## [Aim of the task]
What is needed is an exact copy of the lines in the entries below from the one holding "left eye: (251, 171)" through the one holding "nose: (583, 359)", pictures excluded.

## [Input data]
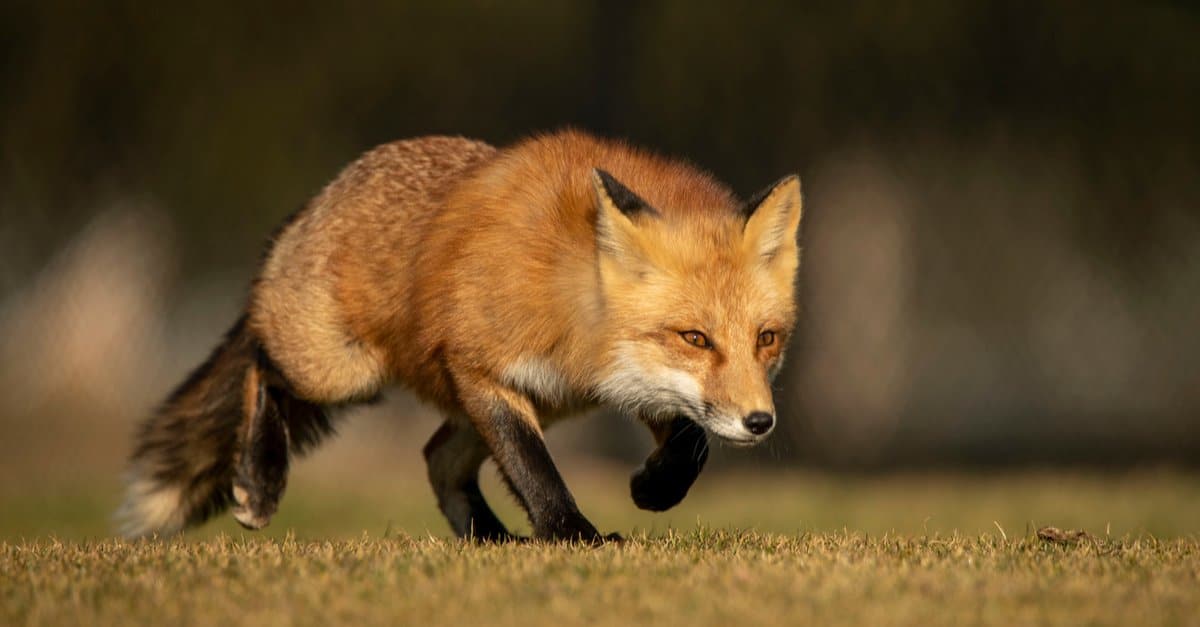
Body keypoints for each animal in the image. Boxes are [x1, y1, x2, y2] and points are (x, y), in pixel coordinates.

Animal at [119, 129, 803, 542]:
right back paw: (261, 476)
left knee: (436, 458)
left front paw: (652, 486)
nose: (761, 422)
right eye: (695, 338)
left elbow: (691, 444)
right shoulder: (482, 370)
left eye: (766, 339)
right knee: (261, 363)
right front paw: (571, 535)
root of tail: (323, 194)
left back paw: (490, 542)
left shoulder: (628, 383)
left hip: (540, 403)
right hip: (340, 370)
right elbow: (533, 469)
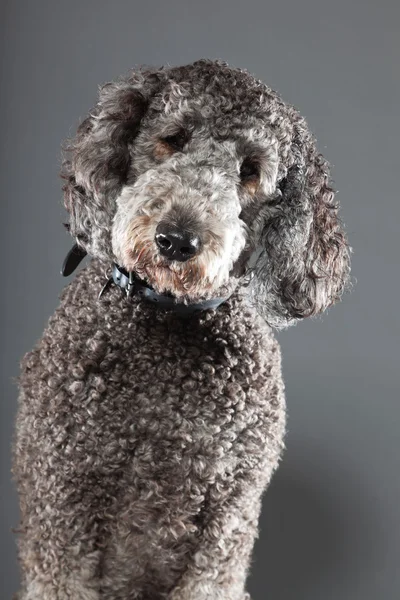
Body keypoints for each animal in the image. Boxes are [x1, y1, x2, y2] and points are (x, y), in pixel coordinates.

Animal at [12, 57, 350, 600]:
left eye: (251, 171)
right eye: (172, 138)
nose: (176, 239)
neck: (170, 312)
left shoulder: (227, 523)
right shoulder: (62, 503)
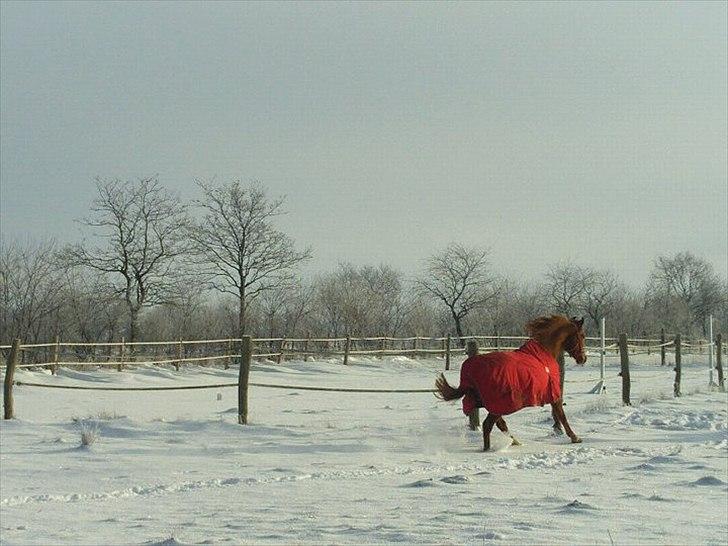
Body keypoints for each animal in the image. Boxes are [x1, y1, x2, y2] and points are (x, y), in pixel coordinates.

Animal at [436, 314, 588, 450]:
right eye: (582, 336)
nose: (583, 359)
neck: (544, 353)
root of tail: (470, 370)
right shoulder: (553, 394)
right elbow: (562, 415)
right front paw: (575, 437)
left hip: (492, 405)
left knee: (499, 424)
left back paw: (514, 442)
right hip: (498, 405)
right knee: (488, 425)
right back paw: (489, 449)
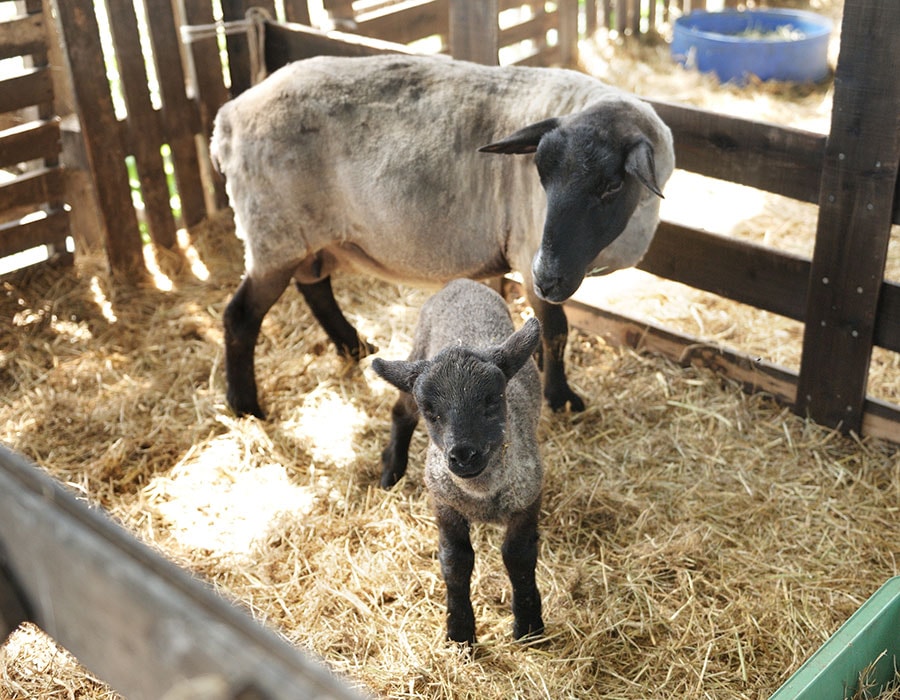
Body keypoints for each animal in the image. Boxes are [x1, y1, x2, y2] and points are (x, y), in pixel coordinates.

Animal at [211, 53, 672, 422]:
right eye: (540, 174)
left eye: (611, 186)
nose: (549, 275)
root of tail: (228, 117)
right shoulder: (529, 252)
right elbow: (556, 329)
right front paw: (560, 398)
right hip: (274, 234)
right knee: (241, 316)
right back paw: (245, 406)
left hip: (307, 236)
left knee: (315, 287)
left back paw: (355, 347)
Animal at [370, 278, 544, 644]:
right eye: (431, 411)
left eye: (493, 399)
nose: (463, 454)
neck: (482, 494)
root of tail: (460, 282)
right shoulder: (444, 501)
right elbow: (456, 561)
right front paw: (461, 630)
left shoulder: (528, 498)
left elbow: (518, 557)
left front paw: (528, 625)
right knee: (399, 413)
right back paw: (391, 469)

## [Exercise answer]
left eye: (251, 171)
right eye: (172, 138)
nose: (176, 239)
neck: (170, 312)
left shoulder: (227, 523)
right shoulder: (62, 503)
Body keypoints for each animal in the image. Boxes are [x1, y1, x2, y2] and points are (x, y), in pixel coordinates.

Animal at [436, 314, 588, 450]:
right eye: (582, 336)
nose: (583, 359)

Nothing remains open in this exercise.